CELSO MING
Sem solução para a crise
As novas projeções sobre o desempenho da economia global que acabam de ser divulgadas pelo Fundo Monetário Internacional (FMI) são bem mais pessimistas. Em vez de ceder, a crise tende a se aprofundar, sem sinais de reversão.
Não se vê disposição política entre os dirigentes do mundo para resolver o principal problema: o excessivo endividamento dos países avançados - principalmente dos Estados Unidos e de praticamente toda a área do euro.
As únicas instituições que mantêm a iniciativa na busca de uma saída são os grandes bancos centrais: Federal Reserve (Fed, dos Estados Unidos), Banco Central Europeu (BCE, da área do euro) e Banco do Japão (BoJ).
No entanto, eles vêm agindo no que se vê hoje como a fronteira da irresponsabilidade. Estão determinados a emitir moeda ilimitadamente para recomprar títulos de dívida com objetivo de assegurar tomador para eles.
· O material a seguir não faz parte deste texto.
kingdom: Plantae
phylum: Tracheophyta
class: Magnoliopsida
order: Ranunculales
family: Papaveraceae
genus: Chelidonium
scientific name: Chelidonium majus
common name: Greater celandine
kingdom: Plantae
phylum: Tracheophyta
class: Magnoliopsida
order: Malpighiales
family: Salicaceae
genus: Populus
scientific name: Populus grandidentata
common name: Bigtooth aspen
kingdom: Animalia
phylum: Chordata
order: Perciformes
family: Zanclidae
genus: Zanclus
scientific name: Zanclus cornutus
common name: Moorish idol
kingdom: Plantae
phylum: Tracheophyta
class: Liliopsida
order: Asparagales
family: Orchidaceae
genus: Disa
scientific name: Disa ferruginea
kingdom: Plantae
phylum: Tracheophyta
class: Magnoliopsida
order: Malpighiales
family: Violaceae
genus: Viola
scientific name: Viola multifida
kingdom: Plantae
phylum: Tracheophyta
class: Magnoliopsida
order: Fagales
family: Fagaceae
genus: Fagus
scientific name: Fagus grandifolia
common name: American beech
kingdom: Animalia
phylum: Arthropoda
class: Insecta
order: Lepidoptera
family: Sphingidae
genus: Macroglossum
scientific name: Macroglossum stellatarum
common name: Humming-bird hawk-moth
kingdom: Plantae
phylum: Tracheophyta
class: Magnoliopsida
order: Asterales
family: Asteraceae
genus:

E isso acontece numa conjuntura em que os investidores vêm rejeitando um número progressivo de ativos soberanos, até recentemente, considerados de alta qualidade, mas, agora, carregados de suspeitas.
O argumento sobre os quais se apoiam os grandes bancos centrais para essa ação fora de padrão é o mesmo que guiava as autoridades da Roma antiga quando, no seu esforço para defender a cidade, eram acusadas de atropelar certas leis da República. ''A salvação do povo (da moeda) é a suprema lei'', poderiam declarar os atuais presidentes desses bancos centrais.
O FMI está entre as instituições globais que cobrem de elogios essa atitude até agora inusitada dos bancos centrais, como esforço consistente capaz de estancar o colapso econômico mundial.
Por motivos diferentes, as ortodoxas autoridades do Banco Central da Alemanha (Bundesbank) e as heterodoxas do governo brasileiro são as únicas que condenam sistematicamente essas políticas. Os alemães denunciam a disposição do BCE de agir feito emprestador de última instância aos tesouros dos países da área do euro como fonte de problemas presentes (encorajamento a mais despesas irresponsáveis por parte dos governos) e futuros (sobretudo mais inflação).
Enquanto isso, a presidente Dilma Rousseff e seu ministro da Fazenda, Guido Mantega, denunciam essa política monetária expansionista dos grandes bancos centrais como causadora de distúrbios cambiais. Tanto para a presidente como para o ministro, além de não tirar a economia mundial da encalacrada, esse jogo dos bancos centrais produz efeitos colaterais perversos. Certo volume dessas enormes emissões desembarca no câmbio dos países emergentes e os inunda de moeda estrangeira. É o que a presidente Dilma chama de tsunami monetário e o ministro Mantega, de guerra cambial. Ou seja, ambos reclamam de que parte desse despejo de moeda estrangeira nos mercados acaba desembarcando por aqui. E esse afluxo valoriza a moeda nacional (derruba a cotação do dólar) e, ao mesmo tempo, tira competitividade do produto brasileiro, porque barateia em reais o produto importado.
Pode-se contra-argumentar que, embora não tenha resolvido o problema central, a ação dos grandes bancos centrais impediu um mergulho no imponderável. Em compensação, vem amortecendo o ajuste, agora sem prazo visível para se completar. E, no entanto, é esse sempre adiado desfecho que o Fausto de Goethe condena quando adverte: ''Melhor um fim com terror do que um terror sem fim''.
Com base nesse princípio, alguém perguntará se um fim mais rápido da crise, ainda que mais doloroso, não seria melhor do que esse arrastar sem fim, mesmo que aparentemente menos dolorido. Nesse caso, a política dos grandes bancos centrais terá contribuído para o adiamento de uma solução.
Mais para o chão brasileiro, a notável piora exposta agora pelo FMI do desempenho da economia mundial pode ser o empurrão final de que o Banco Central do Brasil carecia para justificar uma nova redução dos juros básicos (Selic), a ser decidida amanhã. A conferir.